Chetty is not content with merely analyzing socio-economic problems and especially wants others to have a similar opportunity to access college education like his mother was lucky to have in India. In 2018, he returned to Harvard to teach as well as set up and run the non-partisan, not-for-profit Opportunity Insights, which “seeks to translate insights from rigorous, scientific research to policy change by harnessing the power of ‘big data’ using an interdisciplinary approach.”
Funding for the organization comes from the Bill and Melinda Gates Foundation, the Chan Zuckerberg Initiative, Overdeck Family Foundation, and Bloomberg Philanthropies.
In 2018, Chetty’s non-profit released the Opportunity Atlas, a free interactive mapping tool to answer the question: which neighborhoods in America offer children the best chances of climbing the income ladder?
Starting in 2018, Chetty’s team partnered with the Seattle and King County Public Housing Authorities, in Washington State, to test a program which provided housing search assistance, connections to landlords, and financial support to low-income households. An evaluation found that the “services dramatically increased the share of families who moved to high-opportunity areas.”
Opportunity Insights is seeking to partner with other U.S. counties to replicate the program. Yet no new initiatives are listed on its website. Is this because of the major obstacles faced in legislating and funding such policies?

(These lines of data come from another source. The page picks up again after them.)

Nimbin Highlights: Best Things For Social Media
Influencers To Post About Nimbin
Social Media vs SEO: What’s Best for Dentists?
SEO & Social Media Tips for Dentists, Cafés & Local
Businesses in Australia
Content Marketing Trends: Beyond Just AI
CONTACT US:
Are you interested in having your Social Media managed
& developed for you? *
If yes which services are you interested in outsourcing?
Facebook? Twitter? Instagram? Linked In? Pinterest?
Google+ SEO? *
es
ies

Typically, in middle and upper class neighborhoods, there is strong opposition to permitting housing for low-income tenants. Also, current social welfare schemes to tackle education, jobs and housing have been place in the U.S. for decades. So there are millions of Americans making a living off such schemes, from government and non-profit employees to consultants, researchers and some school and college teachers. Politically influential, they lobby aggressively against any new programs that may hurt their income and jobs. Then there are the long-entrenched political divisions on funding programs for the poor.

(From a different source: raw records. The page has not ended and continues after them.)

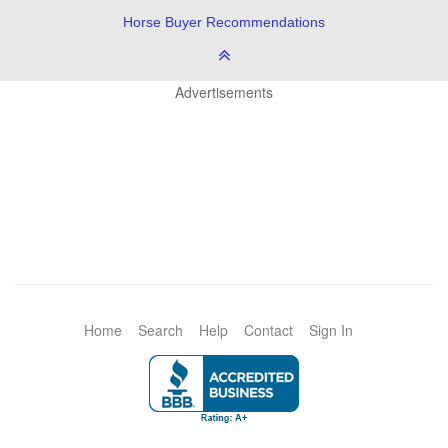
Horse Buyer Recommendations
Advertisements
Home
Search
Help
Contact
Sign In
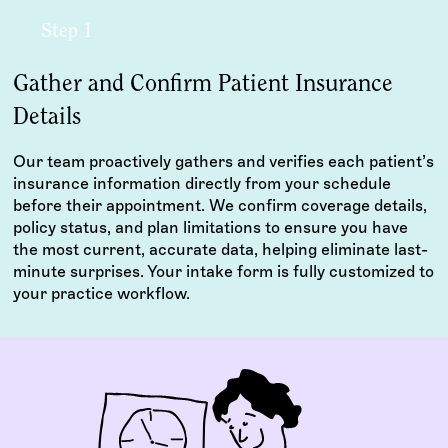
Step 1
Gather and Confirm Patient Insurance
Details
Our team proactively gathers and verifies each patient’s
insurance information directly from your schedule
before their appointment. We confirm coverage details,
policy status, and plan limitations to ensure you have
the most current, accurate data, helping eliminate last-
minute surprises. Your intake form is fully customized to
your practice workflow.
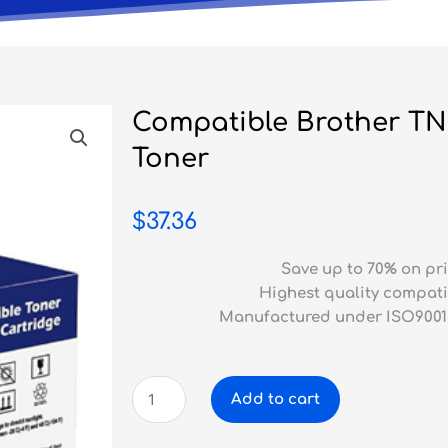
Compatible Brother T
Toner
$
37.36
Save up to 70% on pri
Highest quality compati
Manufactured under ISO9001
Compatible
Add to cart
Brother
TN-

The latest paper co-authored by Chetty notes that the rise and fall in starting income at age 27 is determined by the level of parental employment. Rising levels of employment for parents of friends and school peers explain why children born in Black communities in 1992 earned higher incomes than those born in 1978. This economic mobility is also higher for children who move to such communities at a younger age compared to those moving at a later age. Also, a child has a better chance of finishing high school and being employed by age 27, even if her or his own parents were unemployed, if many parents of friends and school peers have jobs.
Higher parental employment rates leads to improved outcomes for children because it means more funding for local schools and programs and adults in jobs shaping children’s career aspirations and providing job referrals.

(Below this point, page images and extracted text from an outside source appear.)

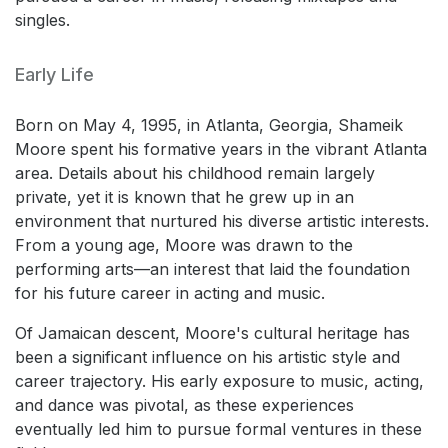
singles.
Early Life
Born on May 4, 1995, in Atlanta, Georgia, Shameik
Moore spent his formative years in the vibrant Atlanta
area. Details about his childhood remain largely
private, yet it is known that he grew up in an
environment that nurtured his diverse artistic interests.
From a young age, Moore was drawn to the
performing arts—an interest that laid the foundation
for his future career in acting and music.
Of Jamaican descent, Moore's cultural heritage has
been a significant influence on his artistic style and
career trajectory. His early exposure to music, acting,
and dance was pivotal, as these experiences
eventually led him to pursue formal ventures in these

In contrast, job and income prospects of white as well as Black children born in 1992, in areas such as Milwaukee, Wisconsin, and Atlanta, Georgia, were adversely impacted by rising parental unemployment. In communities where many parents lose jobs, the children’s economic prospects are worse than that of their parents.
The study also points out that there was no change in the chances of Black or white children, born in poor families, reaching the top fifth of the income distribution. The study notes that the same patterns of growing class gaps among the whites and shrinking Black-white race gaps in standardized school test scores and rates of incarceration and mortality.
Chetty and his co-authors pose the question: “Given the long shadow cast by history, is economic opportunity largely fixed by historical policies or can opportunity change in shorter, more policy-relevant time frames?”
Their answer: “Growing up in a thriving community — where the adults are employed, in good health, etc. — dramatically improves children’s outcomes…Our findings imply that community-level changes in one generation can propagate to the next generation and thereby generate rapid changes in economic mobility.”